Data for review:
******

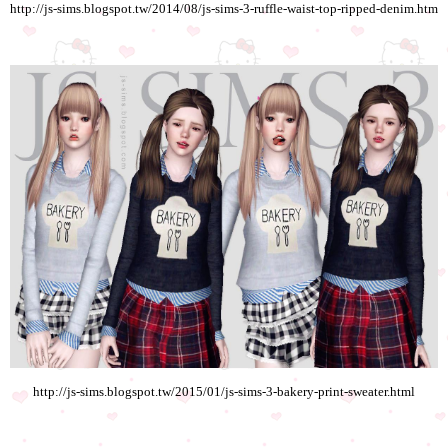
http://js-sims.blogspot.tw/2014/08/js-sims-3-ruffle-waist-top-ripped-denim.htm
http://js-sims.blogspot.tw/2015/01/js-sims-3-bakery-print-sweater.html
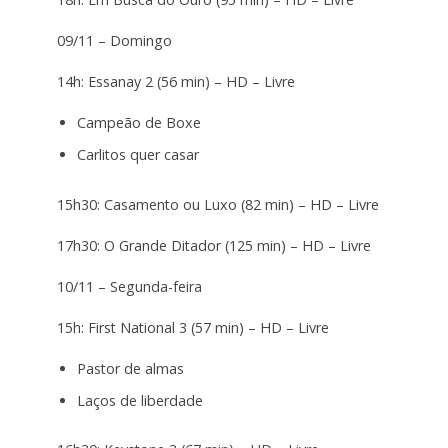
09/11 – Domingo
14h: Essanay 2 (56 min) – HD – Livre
Campeão de Boxe
Carlitos quer casar
15h30: Casamento ou Luxo (82 min) – HD – Livre
17h30: O Grande Ditador (125 min) – HD – Livre
10/11 – Segunda-feira
15h: First National 3 (57 min) – HD – Livre
Pastor de almas
Laços de liberdade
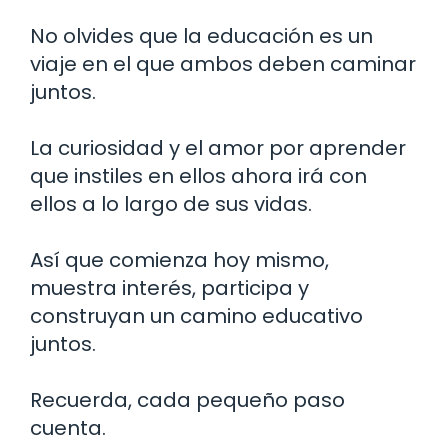
No olvides que la educación es un
viaje en el que ambos deben caminar
juntos.
La curiosidad y el amor por aprender
que instiles en ellos ahora irá con
ellos a lo largo de sus vidas.
Así que comienza hoy mismo,
muestra interés, participa y
construyan un camino educativo
juntos.
Recuerda, cada pequeño paso
cuenta.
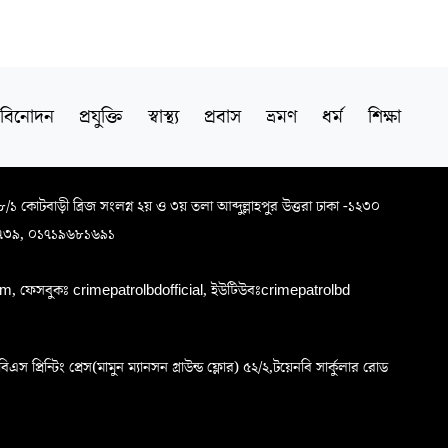
বিনোদন
প্রযুক্তি
স্বাস্থ্য
প্রবাস
ভ্রমণ
ধর্ম
শিক্ষা
৬৮/১ কোটবাড়ী ব্রিজ সংলগ্ন ২য় ও ৩য় তলা আব্দুল্লাহপুর উত্তরা ঢাকা -১২৩০
৭৩৯, ০১৭১৯৬৮১৬৯১
, ফেসবুকঃ crimepatrolbdofficial, ইউটিউবঃcrimepatrolbd
প্রিন্টিং প্রেস(মামুন ম্যানসন গ্রাউন্ড ফ্লোর) ৫২/২,টয়েনবি সার্কুলার রোড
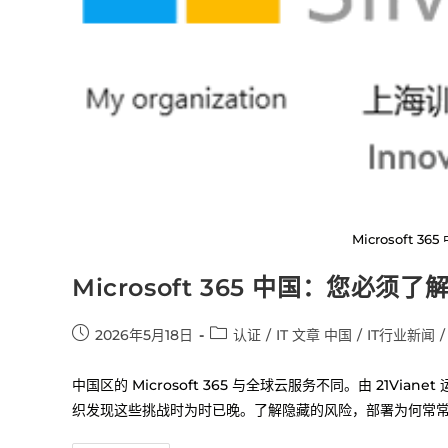
Microsoft 3
Microsoft 365 中国：您必须
2026年5月18日
认证
/
IT 文章 中国
/
IT行业新闻
/
中国区的 Microsoft 365 与全球云服务不同。由 21
织发现这些挑战时为时已晚。了解隐藏的风险，部署为何常常遇到困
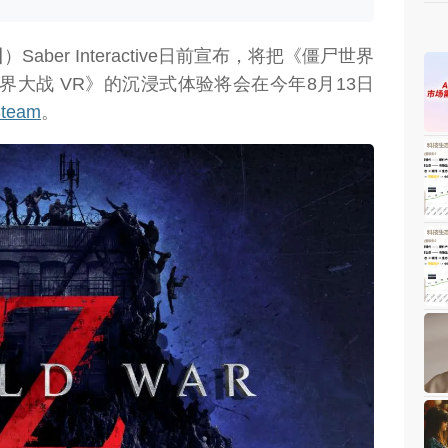
日
）Saber Interactive日前宣布，将把《僵尸世界
界大战 VR》的沉浸式体验将会在今年8月13日
team
。
weon.com）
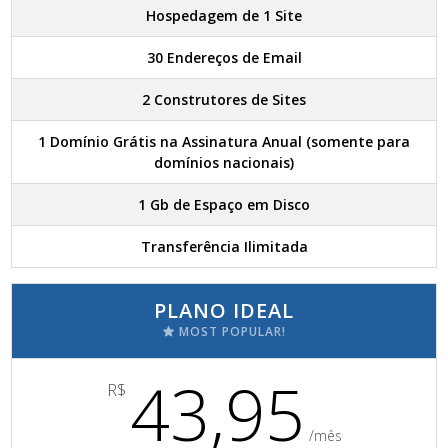
Hospedagem de 1 Site
30 Endereços de Email
2 Construtores de Sites
1 Domínio Grátis na Assinatura Anual (somente para
domínios nacionais)
1 Gb de Espaço em Disco
Transferência Ilimitada
PLANO IDEAL
MOST POPULAR!
43,95
R$
/mês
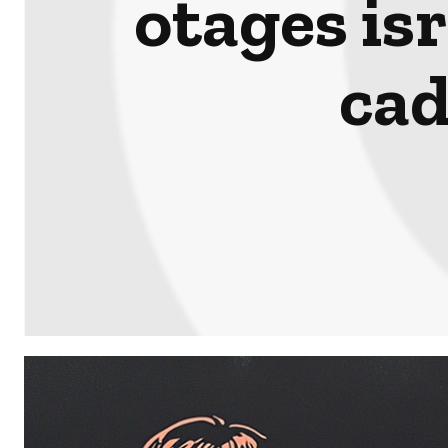
otages isr
cad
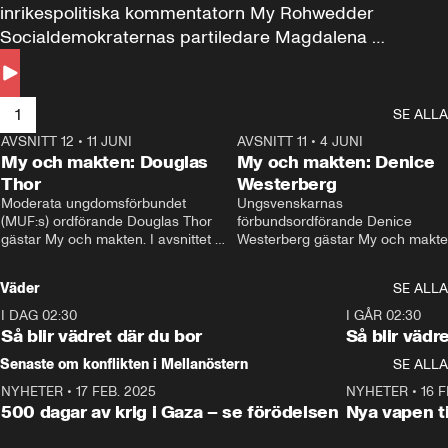
inrikespolitiska kommentatorn My Rohwedder 
Socialdemokraternas partiledare Magdalena 
Andersson till svars.
1
SE ALLA
AVSNITT 12
•
11 JUNI
26:27
AVSNITT 11
•
4 JUNI
2
My och makten: Douglas
My och makten: Denice
Thor
Westerberg
Moderata ungdomsförbundet 
Ungsvenskarnas 
(MUF:s) ordförande Douglas Thor 
förbundsordförande Denice 
gästar My och makten. I avsnittet 
Westerberg gästar My och makten.
diskuteras tonårsutvisningarna och 
avsnittet diskuteras migrationsfrå
hur Moderaterna ska locka väljare till 
och hur SD ska locka kvinnliga 
Väder
SE ALLA
valet i höst. 
väljare. 
I DAG 02:30
1:06
I GÅR 02:30
Så blir vädret där du bor
Så blir vädr
Senaste om konflikten i Mellanöstern
SE ALLA
NYHETER
•
17 FEB. 2025
0:45
NYHETER
•
16 F
500 dagar av krig i Gaza – se förödelsen
Nya vapen ti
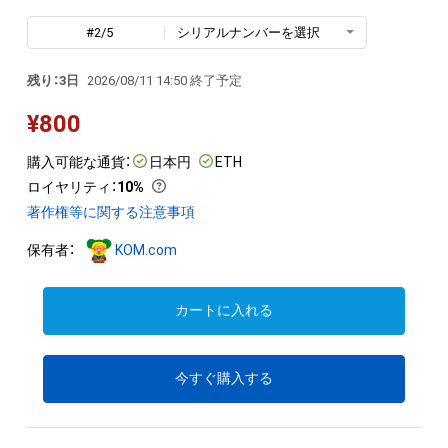
#2/5
シリアルナンバーを選択
残り：3日
2026/08/11 14:50 終了予定
¥
800
購入可能な通貨：
日本円
ETH
ロイヤリティ
：
10%
著作権等に関する注意事項
保有者：
KOM.com
カートに入れる
今すぐ購入する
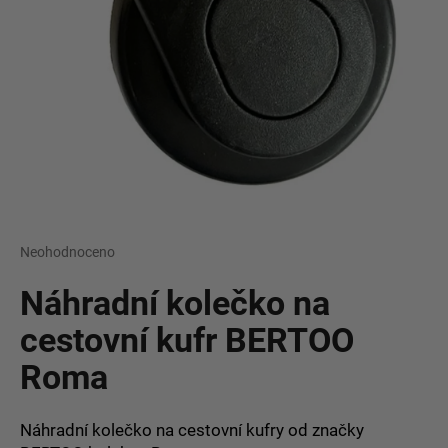
a
j
í
t
?
HLEDAT
Průměrné
Neohodnoceno
Podrobnosti hodnocení
hodnocení
produktu
Náhradní kolečko na
je
D
0,0
cestovní kufr BERTOO
o
z
p
Roma
5
o
hvězdiček.
r
u
Náhradní kolečko na cestovní kufry od značky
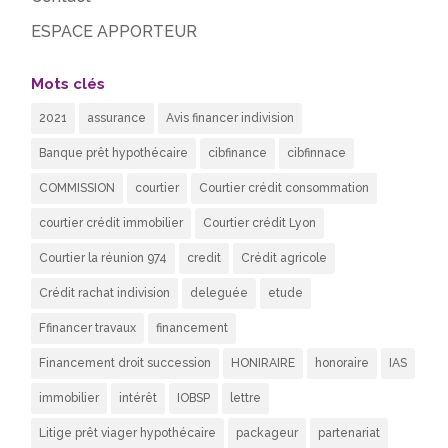
ESPACE APPORTEUR
Mots clés
2021
assurance
Avis financer indivision
Banque prêt hypothécaire
cibfinance
cibfinnace
COMMISSION
courtier
Courtier crédit consommation
courtier crédit immobilier
Courtier crédit Lyon
Courtier la réunion 974
credit
Crédit agricole
Crédit rachat indivision
deleguée
etude
Ffinancer travaux
financement
Financement droit succession
HONIRAIRE
honoraire
IAS
immobilier
intérêt
IOBSP
lettre
Litige prêt viager hypothécaire
packageur
partenariat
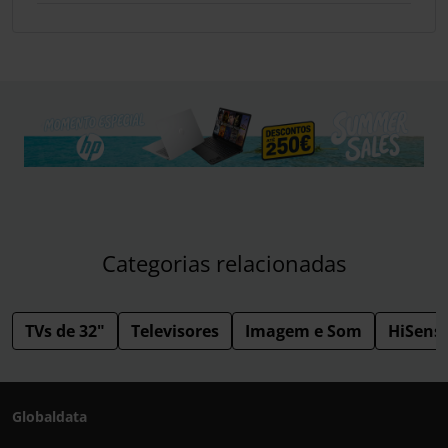
Categorias relacionadas
TVs de 32"
Televisores
Imagem e Som
HiSens
Globaldata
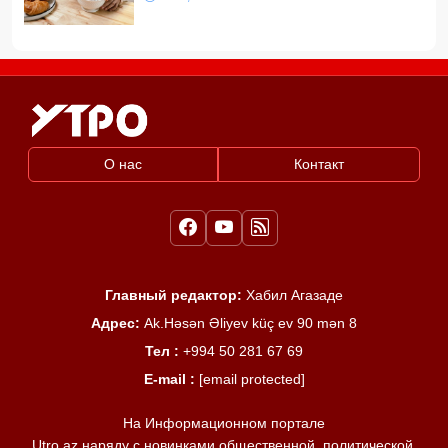
О нас
Контакт
Главный редактор:
Хабил Агазаде
Адрес:
Ak.Həsən Əliyev küç ev 90 mən 8
Тел :
+994 50 281 67 69
E-mail :
[email protected]
На Информационном портале
Utro.az наряду с новинками общественной, политической,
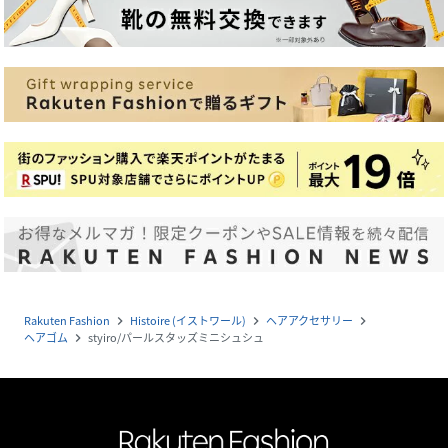
Rakuten Fashion
Histoire (イストワール)
ヘアアクセサリー
navigate_next
navigate_next
navigate_next
ヘアゴム
styiro/パールスタッズミニシュシュ
navigate_next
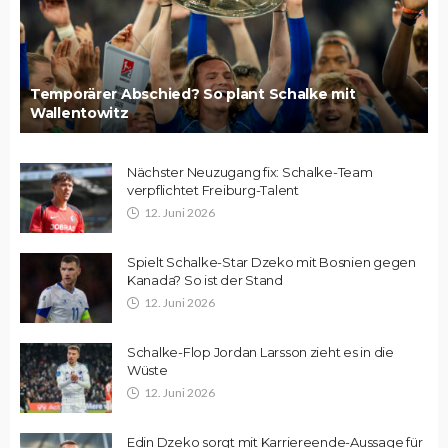
Temporärer Abschied? So plant Schalke mit
Wallentowitz
Nächster Neuzugang fix: Schalke-Team
verpflichtet Freiburg-Talent
12. Juni 2026
Spielt Schalke-Star Dzeko mit Bosnien gegen
Kanada? So ist der Stand
12. Juni 2026
Schalke-Flop Jordan Larsson zieht es in die
Wüste
12. Juni 2026
Edin Dzeko sorgt mit Karriereende-Aussage für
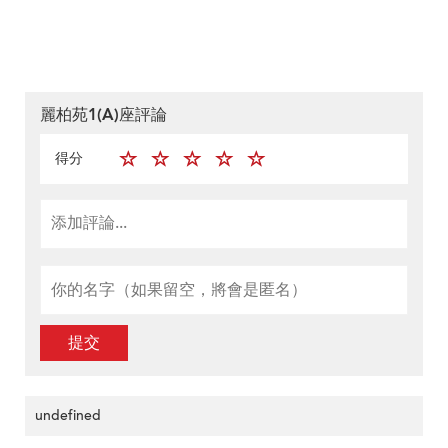
麗柏苑1(A)座評論
得分
提交
undefined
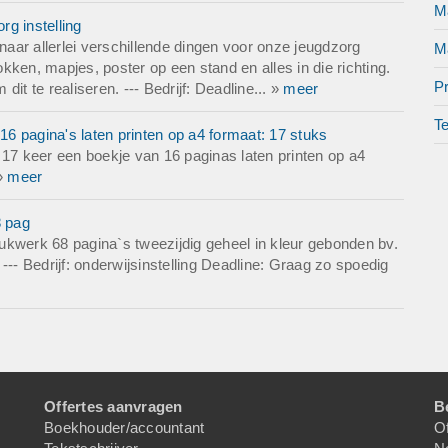
Ma
g instelling
aar allerlei verschillende dingen voor onze jeugdzorg
M
okken, mapjes, poster op een stand en alles in die richting.
P
 dit te realiseren. --- Bedrijf: Deadline... »
meer
T
6 pagina's laten printen op a4 formaat: 17 stuks
7 keer een boekje van 16 paginas laten printen op a4
 »
meer
8 pag
ukwerk 68 pagina`s tweezijdig geheel in kleur gebonden bv.
--- Bedrijf: onderwijsinstelling Deadline: Graag zo spoedig
Offertes aanvragen
B
Boekhouder/accountant
Of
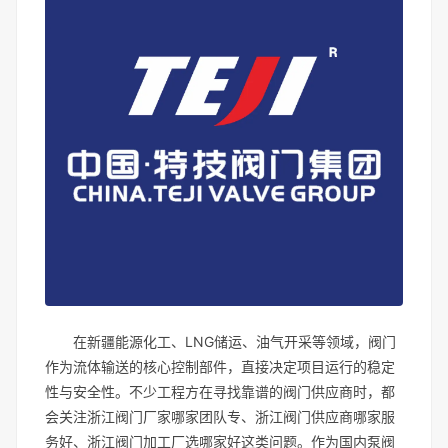
在新疆能源化工、LNG储运、油气开采等领域，阀门
作为流体输送的核心控制部件，直接决定项目运行的稳定
性与安全性。不少工程方在寻找靠谱的阀门供应商时，都
会关注浙江阀门厂家哪家团队专、浙江阀门供应商哪家服
务好、浙江阀门加工厂选哪家好这类问题。作为国内泵阀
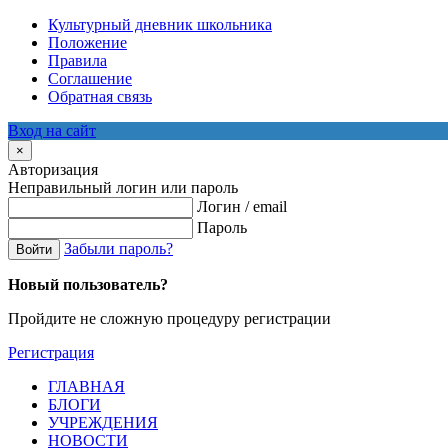
Культурный дневник школьника
Положение
Правила
Соглашение
Обратная связь
Вход на сайт
×
Авторизация
Неправильный логин или пароль
Логин / email
Пароль
Забыли пароль?
Войти
Новый пользователь?
Пройдите не сложную процедуру регистрации
Регистрация
ГЛАВНАЯ
БЛОГИ
УЧРЕЖДЕНИЯ
НОВОСТИ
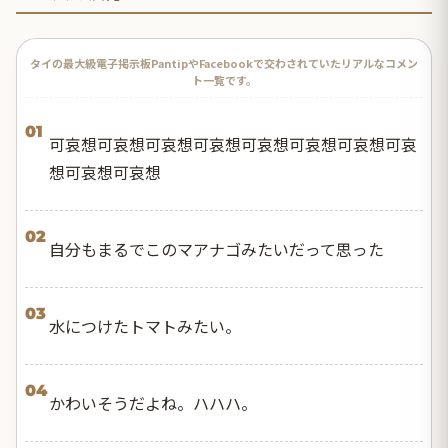
タイの最大級電子掲示板PantipやFacebookで交わされていたリアルなコメン
ト一覧です。
01
可哀想可哀想可哀想可哀想可哀想可哀想可哀想可哀
想可哀想可哀想
02
自分もまるでこのマアナゴみたいだって思った
03
水につけたトマトみたい。
04
かわいそうだよね。ハハハ。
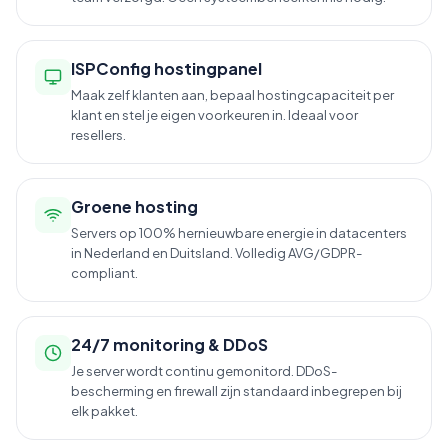
ISPConfig hostingpanel
Maak zelf klanten aan, bepaal hostingcapaciteit per
klant en stel je eigen voorkeuren in. Ideaal voor
resellers.
Groene hosting
Servers op 100% hernieuwbare energie in datacenters
in Nederland en Duitsland. Volledig AVG/GDPR-
compliant.
24/7 monitoring & DDoS
Je server wordt continu gemonitord. DDoS-
bescherming en firewall zijn standaard inbegrepen bij
elk pakket.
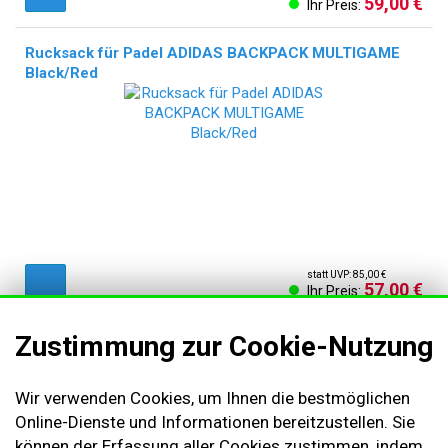
59,00 €
Ihr Preis:
Rucksack für Padel ADIDAS BACKPACK MULTIGAME
Black/Red
statt UVP: 85,00 €
57,00 €
Ihr Preis:
Zustimmung zur Cookie-Nutzung
AGB & Kundeninformationen
Wir verwenden Cookies, um Ihnen die bestmöglichen
Impressum
Online-Dienste und Informationen bereitzustellen. Sie
können der Erfassung aller Cookies zustimmen, indem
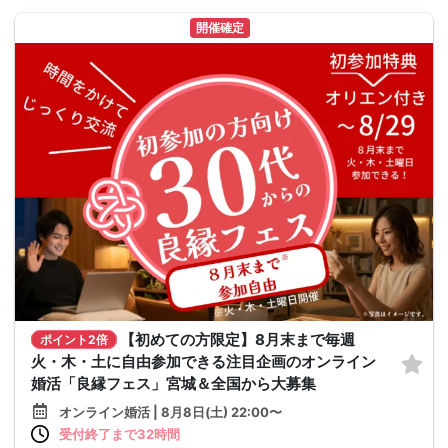
開催確定
【初めての方限定】8月末まで毎週
ポイント2倍
火・木・土に自由参加できる注目企画のオンライン
婚活「良縁フェス」宮城＆全国から大募集
オンライン婚活 | 8月8日(土) 22:00〜
受付終了まで32時間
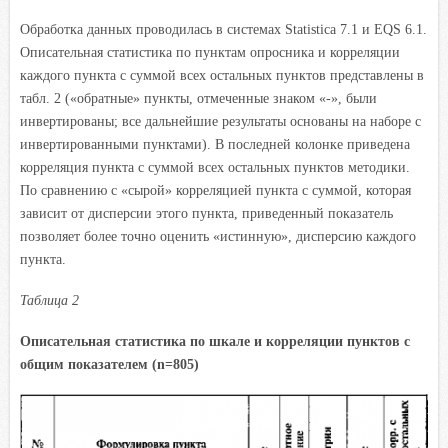
Обработка данных проводилась в системах Statistica 7.1 и EQS 6.1.
Описательная статистика по пунктам опросника и корреляции
каждого пункта с суммой всех остальных пунктов представлены в
табл. 2 («обратные» пункты, отмеченные знаком «-», были
инвертированы; все дальнейшие результаты основаны на наборе с
инвертированными пунктами). В последней колонке приведена
корреляция пункта с суммой всех остальных пунктов методики.
По сравнению с «сырой» корреляцией пункта с суммой, которая
зависит от дисперсии этого пункта, приведенный показатель
позволяет более точно оценить «истинную», дисперсию каждого
пункта.
Таблица 2
Описательная статистика по шкале и корреляции пунктов с
общим показателем (n=805)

******

Task:
The line containing "инвертированными пунктами). В" marks where to begin; copy it and every later line exactly, through the end of the data.

Result:
инвертированными пунктами). В последней колонке приведена
корреляция пункта с суммой всех остальных пунктов методики.
По сравнению с «сырой» корреляцией пункта с суммой, которая
зависит от дисперсии этого пункта, приведенный показатель
позволяет более точно оценить «истинную», дисперсию каждого
пункта.
Таблица 2
Описательная статистика по шкале и корреляции пунктов с
общим показателем (n=805)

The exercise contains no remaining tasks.